L'angolo del computer: Mozilla Firefox e gli altri browser

Da quando esiste il Windows c’è sempre stata una guerra tra i vari browser per il fatto che è il sistema operativo che ne può installare più di altri. 

di Stefano Ruffini


I più diffusi sono Internet Explorer, Edge, Chrome e Mozilla, poi ce ne sono di meno utilizzati sul Windows come Opera, Safari (che è installato maggiormente sui sistemi Apple), Sea Monkey, ecc. Nessuno è perfetto, nessuno è migliore in assoluto di altri e le preferenze sono dettate spesso da mode o da famigliarità all’uso e come webmaster ne devo tenere conto in quanto ci possono essere piccole differenze di visualizzazione di un sito web a seconda del browser utilizzato.
Consiglio sempre di installare sul proprio computer almeno due o tre browser proprio per sfruttare al meglio le caratteristiche o per far fronte a problemi. Ad esempio il vecchio Internet Explorer fermo alla versione 11 e molto poco performante sul Windows 10 è l’unico browser compatibile con alcuni programmi aziendali o con portali di accesso a periferiche remote come ad esempio le telecamere di un noto produttore.

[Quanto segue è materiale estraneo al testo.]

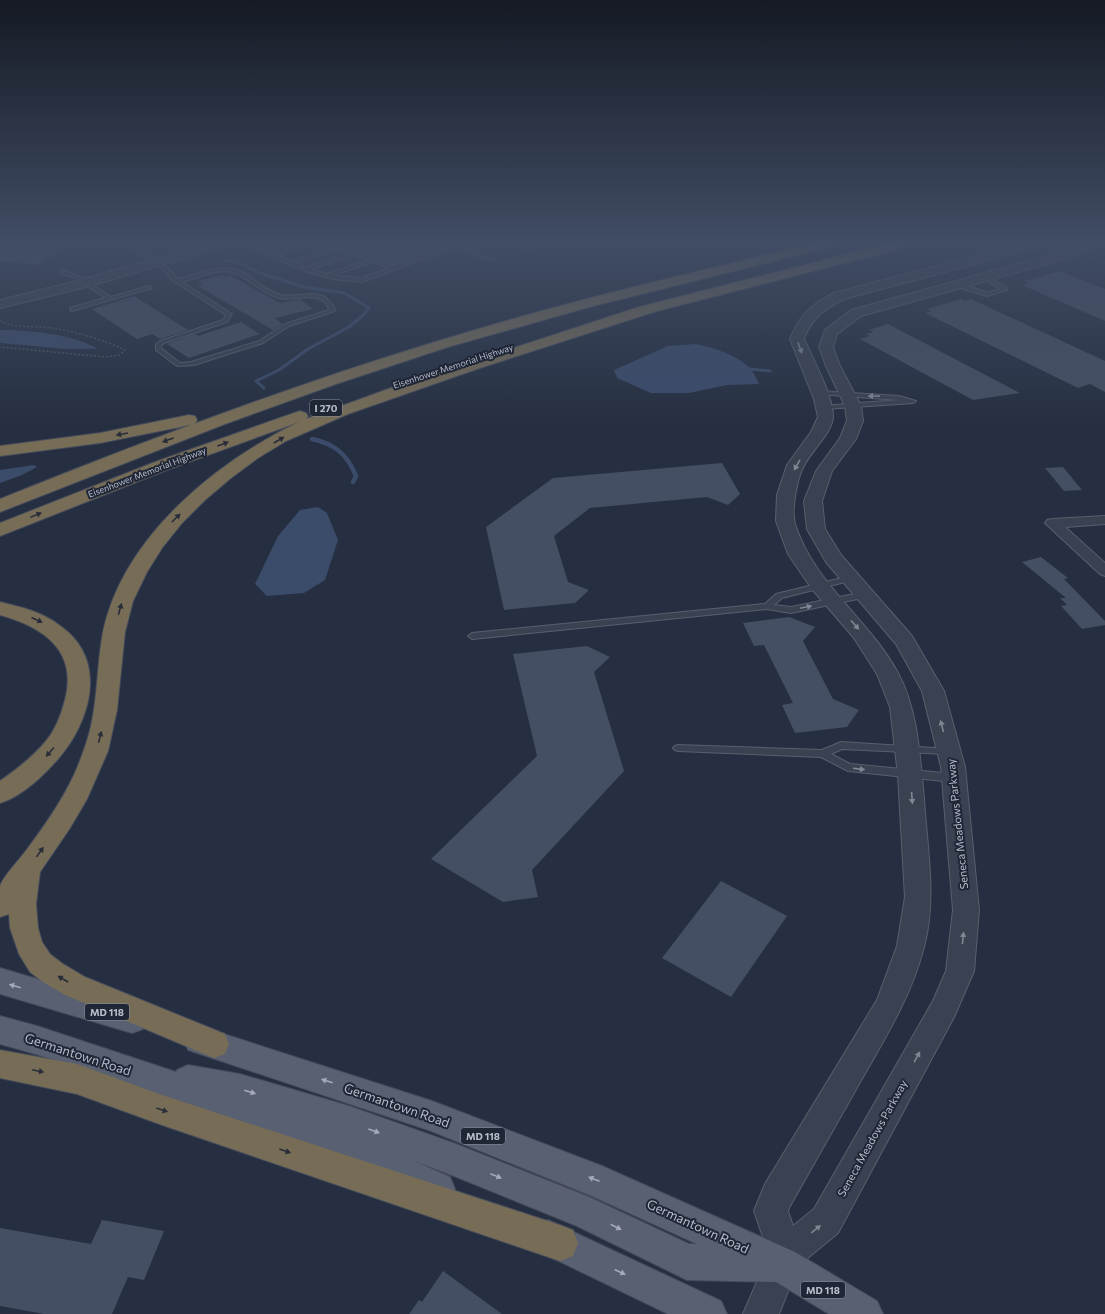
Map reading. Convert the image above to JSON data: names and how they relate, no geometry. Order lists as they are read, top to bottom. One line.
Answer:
{"streets":{"highway":["Eisenhower Memorial Highway","I 270"],"main road":["MD 118","Germantown Road"],"street":["Seneca Meadows Parkway"]},"crossings":[["Seneca Meadows Parkway","Germantown Road"]]}
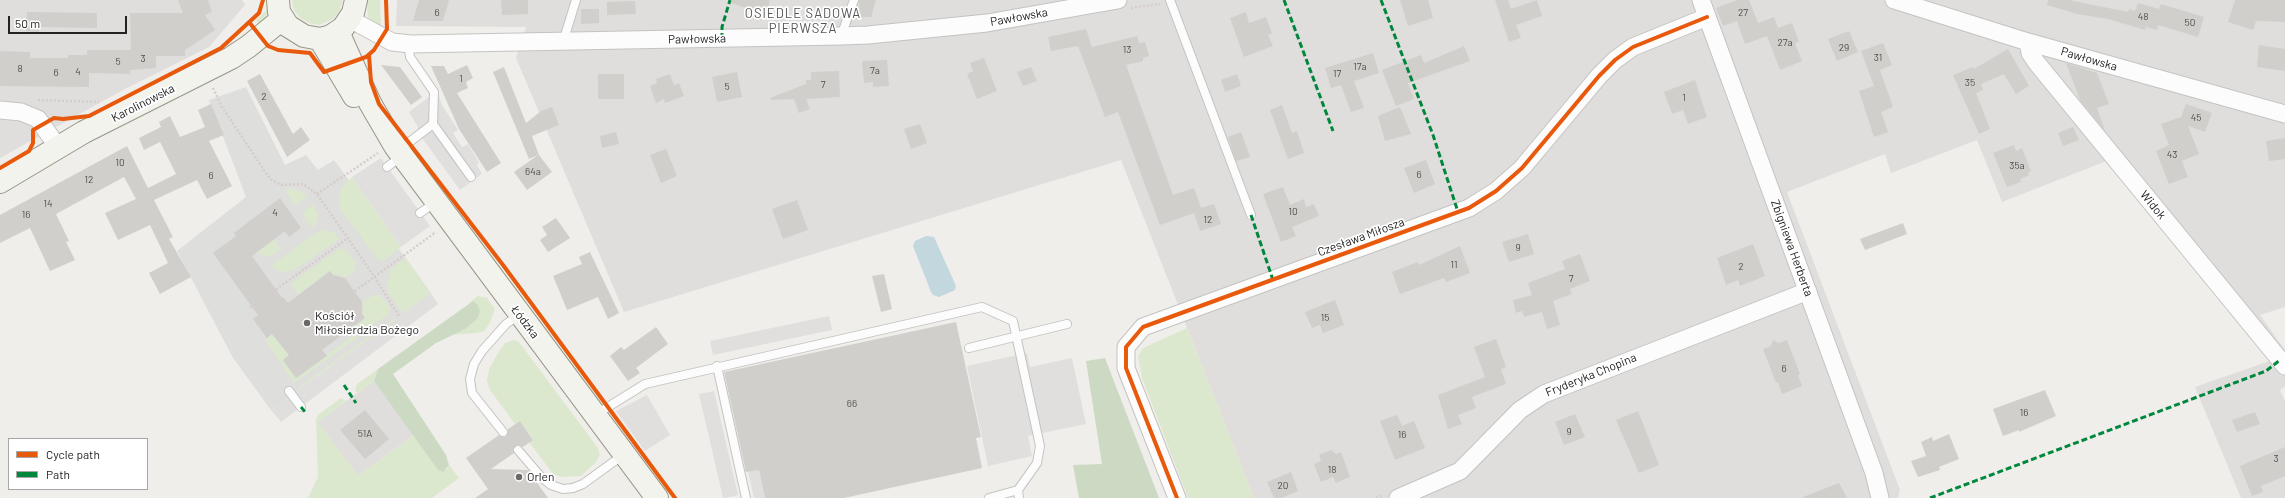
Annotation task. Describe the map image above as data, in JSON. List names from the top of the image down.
{
  "streets": {
    "main road": ["Karolinowska", "Łódzka"],
    "street": [
      "Pawłowska",
      "Widok",
      "Czesława Miłosza",
      "Zbigniewa Herberta",
      "Fryderyka Chopina"
    ]
  },
  "crossings": [
    ["Pawłowska", "Widok"],
    ["Pawłowska", "Łódzka"],
    ["Czesława Miłosza", "Zbigniewa Herberta"],
    ["Zbigniewa Herberta", "Fryderyka Chopina"]
  ],
  "districts": ["OSIEDLE SADOWA PIERWSZA"],
  "places": ["Kościół Miłosierdzia Bożego", "Orlen"],
  "house_numbers": [
    "6",
    "27",
    "48",
    "50",
    "27a",
    "29",
    "13",
    "31",
    "3",
    "5",
    "17a",
    "8",
    "7a",
    "4",
    "6",
    "17",
    "1",
    "35",
    "7",
    "5",
    "2",
    "1",
    "45",
    "43",
    "10",
    "35a",
    "64a",
    "6",
    "6",
    "12",
    "14",
    "10",
    "4",
    "16",
    "12",
    "9",
    "11",
    "2",
    "7",
    "15",
    "6",
    "66",
    "16",
    "9",
    "51A",
    "16",
    "3",
    "18",
    "20"
  ],
  "legend": ["Cycle path", "Path"],
  "scale_bar": "50 m"
}
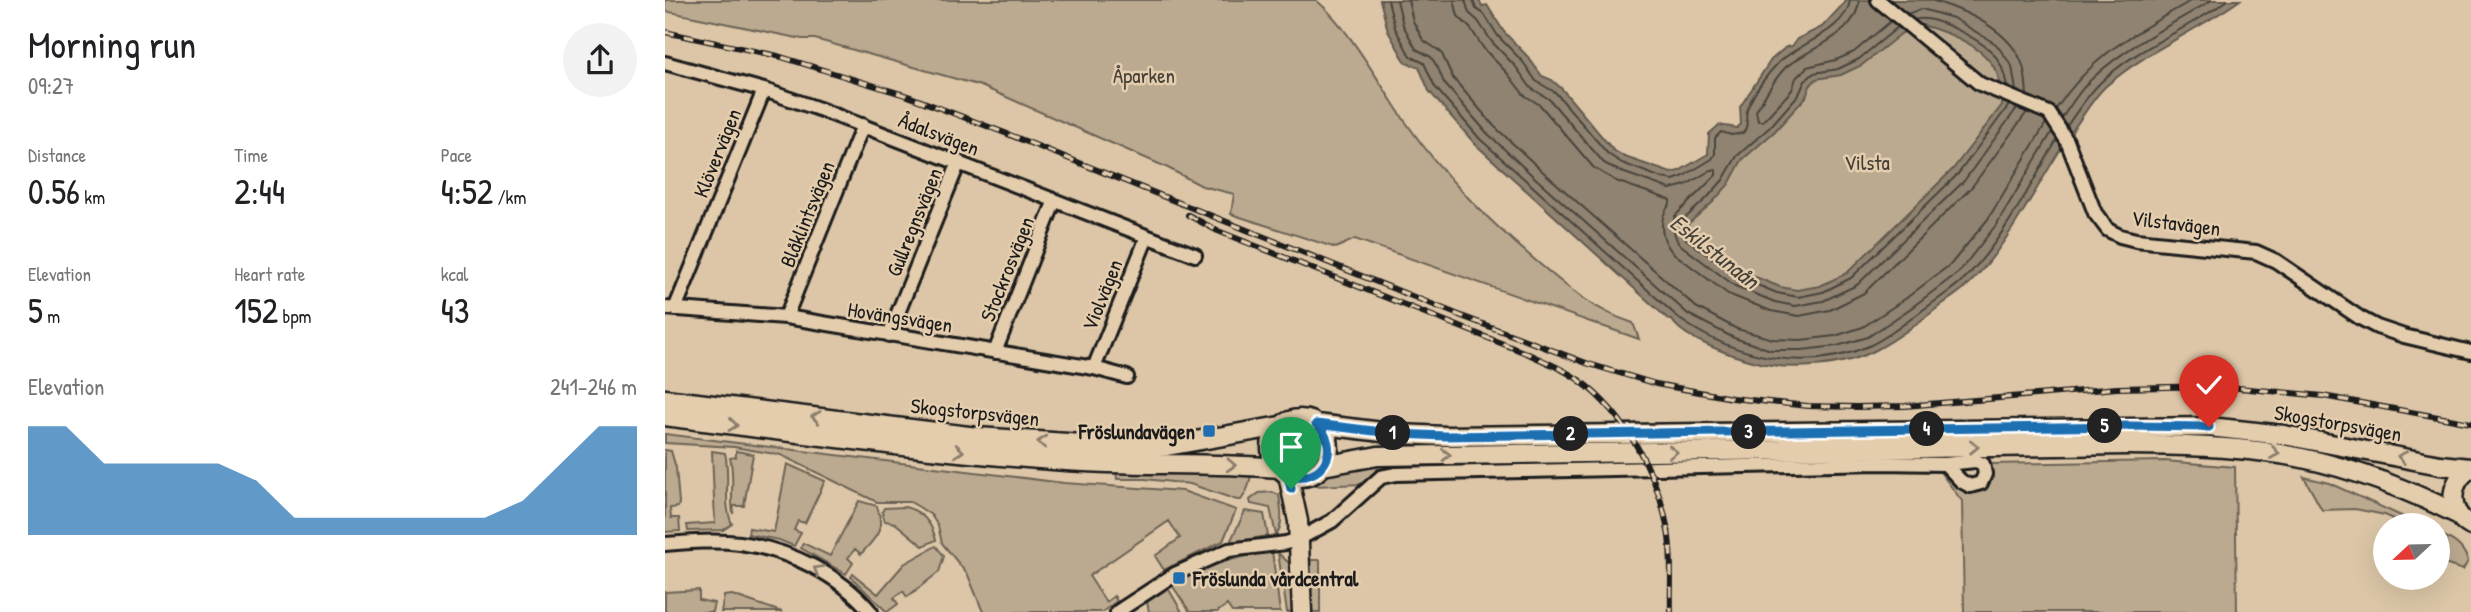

Edge, l’ultimo arrivato in casa Windows, oltre ad essere abbastanza leggero è il browser che fa risparmiare più batteria ai laptop grazie alla migliore gestione software soprattutto degli javascript (misurazioni ufficiali fatte sia da Google oltre che dalla Microsoft). Chrome, che era il più veloce tra i browser, aggiornamento dopo aggiornamento, si è allineato agli altri, mentre Mozilla fino a qualche giorno fa rimaneva indietro come architettura e come prestazioni. Ma dopo molti anni Mozilla Firefox si è “svegliato” con l’ultima versione, la 54.0 ovviamente mi riferisco alla 64 bit. Mozilla è stato riscritto di sana pianta ed ora è più leggero, veloce e meno avido di memoria RAM; tutto questo grazie all’adozione dell’elaborazione multi- processo (elaborazioni separate contemporanee), limitando, salvo forzare la configurazione, i processi e le “tab” aperte a quattro che è l’ideale per la maggior parte dei processori odierni; questo fa si che una pagina web aperta molto pesante non influenzerà eventuali altre pagine aperte nelle successive “tab”. Mozilla è stato anche migliorato come sicurezza in quanto alcune tipologie di dati vengono elaborate in sandbox separate, cioè in ambienti estremamente isolati dal sistema operativo in modo da non causare danni. Per chi possiede già Mozilla Firefox sarà sufficiente aggiornarlo andando in alto sul menù/aiuto/informazioni su Firefox e lasciare che scarichi da solo la nuova versione che sarà disponibile dopo il riavvio del browser.